Though exact dates for all have yet to be fixed, the National has also re-confirmed details about several other new productions scheduled for 2004 (See News, 23 Jan 2003).

Playwright David Hare will return to the National for the first time since 1997's Amy View with his new play about the transport chaos brought about by privatisation - and gross mismanagement - of the British railway network (See The Goss, 7 Jul 2003). Co-produced by the National and Out of Joint, whose artistic director Max Stafford-Clark will direct - The Permanent Way will run in repertory at the NT Cottesloe, from January to May 2003, as part of a UK-wide tour.
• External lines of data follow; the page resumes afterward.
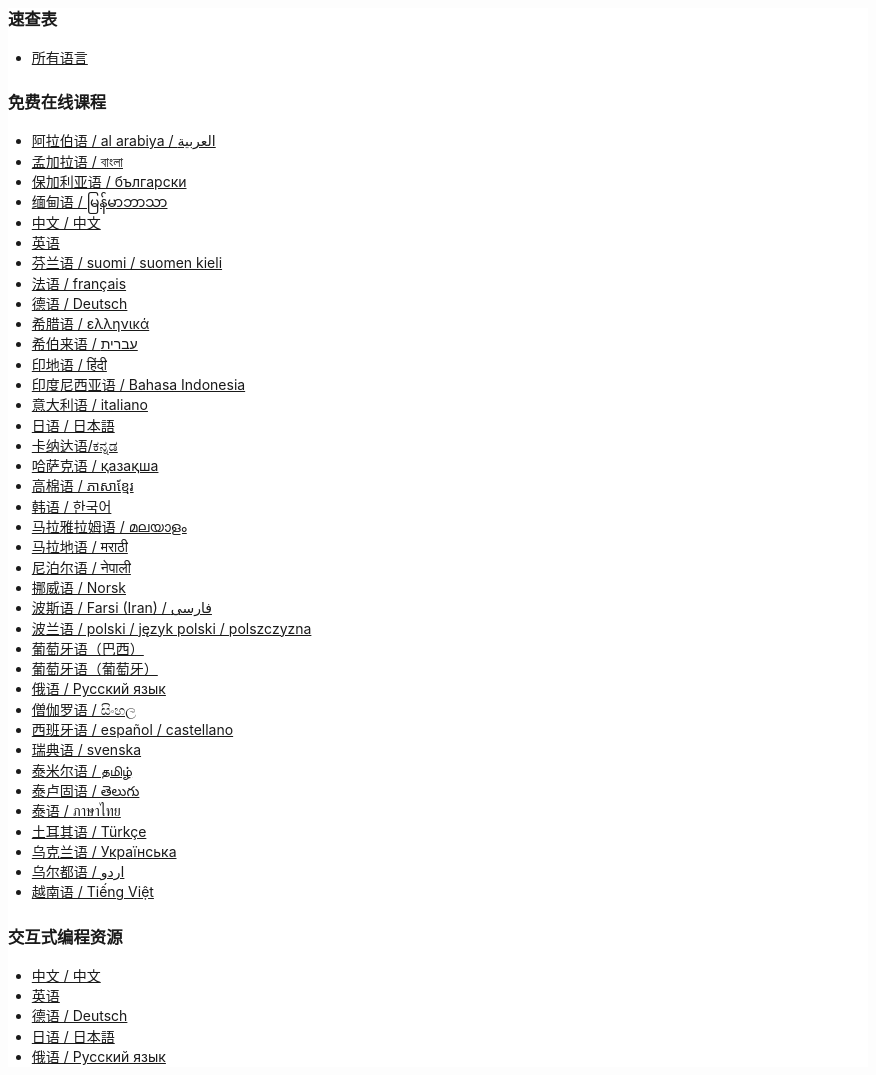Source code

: ### 速查表

+ [所有语言](more/free-programming-cheatsheets.md)

### 免费在线课程

+ [阿拉伯语 / al arabiya / العربية](courses/free-courses-ar.md)
+ [孟加拉语 / বাংলা](courses/free-courses-bn.md)
+ [保加利亚语 / български](courses/free-courses-bg.md)
+ [缅甸语 / မြန်မာဘာသာ](courses/free-courses-my.md)
+ [中文 / 中文](courses/free-courses-zh.md)
+ [英语](courses/free-courses-en.md)
+ [芬兰语 / suomi / suomen kieli](courses/free-courses-fi.md)
+ [法语 / français](courses/free-courses-fr.md)
+ [德语 / Deutsch](courses/free-courses-de.md)
+ [希腊语 / ελληνικά](courses/free-courses-el.md)
+ [希伯来语 / עברית](courses/free-courses-he.md)
+ [印地语 / हिंदी](courses/free-courses-hi.md)
+ [印度尼西亚语 / Bahasa Indonesia](courses/free-courses-id.md)
+ [意大利语 / italiano](courses/free-courses-it.md)
+ [日语 / 日本語](courses/free-courses-ja.md)
+ [卡纳达语/ಕನ್ನಡ](courses/free-courses-kn.md)
+ [哈萨克语 / қазақша](courses/free-courses-kk.md)
+ [高棉语 / ភាសាខ្មែរ](courses/free-courses-km.md)
+ [韩语 / 한국어](courses/free-courses-ko.md)
+ [马拉雅拉姆语 / മലയാളം](courses/free-courses-ml.md)
+ [马拉地语 / मराठी](courses/free-courses-mr.md)
+ [尼泊尔语 / नेपाली](courses/free-courses-ne.md)
+ [挪威语 / Norsk](courses/free-courses-no.md)
+ [波斯语 / Farsi (Iran) / فارسى](courses/free-courses-fa_IR.md)
+ [波兰语 / polski / język polski / polszczyzna](courses/free-courses-pl.md)
+ [葡萄牙语（巴西）](courses/free-courses-pt_BR.md)
+ [葡萄牙语（葡萄牙）](courses/free-courses-pt_PT.md)
+ [俄语 / Русский язык](courses/free-courses-ru.md)
+ [僧伽罗语 / සිංහල](courses/free-courses-si.md)
+ [西班牙语 / español / castellano](courses/free-courses-es.md)
+ [瑞典语 / svenska](courses/free-courses-sv.md)
+ [泰米尔语 / தமிழ்](courses/free-courses-ta.md)
+ [泰卢固语 / తెలుగు](courses/free-courses-te.md)
+ [泰语 / ภาษาไทย](courses/free-courses-th.md)
+ [土耳其语 / Türkçe](courses/free-courses-tr.md)
+ [乌克兰语 / Українська](courses/free-courses-uk.md)
+ [乌尔都语 / اردو](courses/free-courses-ur.md)
+ [越南语 / Tiếng Việt](courses/free-courses-vi.md)

### 交互式编程资源

+ [中文 / 中文](more/free-programming-interactive-tutorials-zh.md)
+ [英语](more/free-programming-interactive-tutorials-en.md)
+ [德语 / Deutsch](more/free-programming-interactive-tutorials-de.md)
+ [日语 / 日本語](more/free-programming-interactive-tutorials-ja.md)
+ [俄语 / Русский язык](more/free-programming-interactive-tutorials-ru.md)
Also expected in the NT Cottesloe are: Marivaux's The False Servant, newly translated by Martin Crimp and directed by the Almeida's former joint artistic director Jonathann Kent; Nikolai Erdman's lost comedy The Mandate, adapted and directed by Declan Donnellan and designed by his long-time Cheek by Jowl partner Nick Ormerod; and a stage adaptation of 1970s MGM cult classic Theatre of Blood, devised by and co-produced with Improbable Theatre, whose founders Phelim McDermott and Julian Crouch who also collaborated on the multi award-winning "junk opera" Shockheaded Peter.

In the NT Olivier, Hytner's own much-anticipated two-part Christmastime staging of Philip Pullman's His Dark Materials will be followed in April of next year by Rostand's class comedy Cyrano de Bergerac, freely adapted by Irish poet Derek Mahon, with Irishman Stephen Rea in the title role, directed by Howard Davies.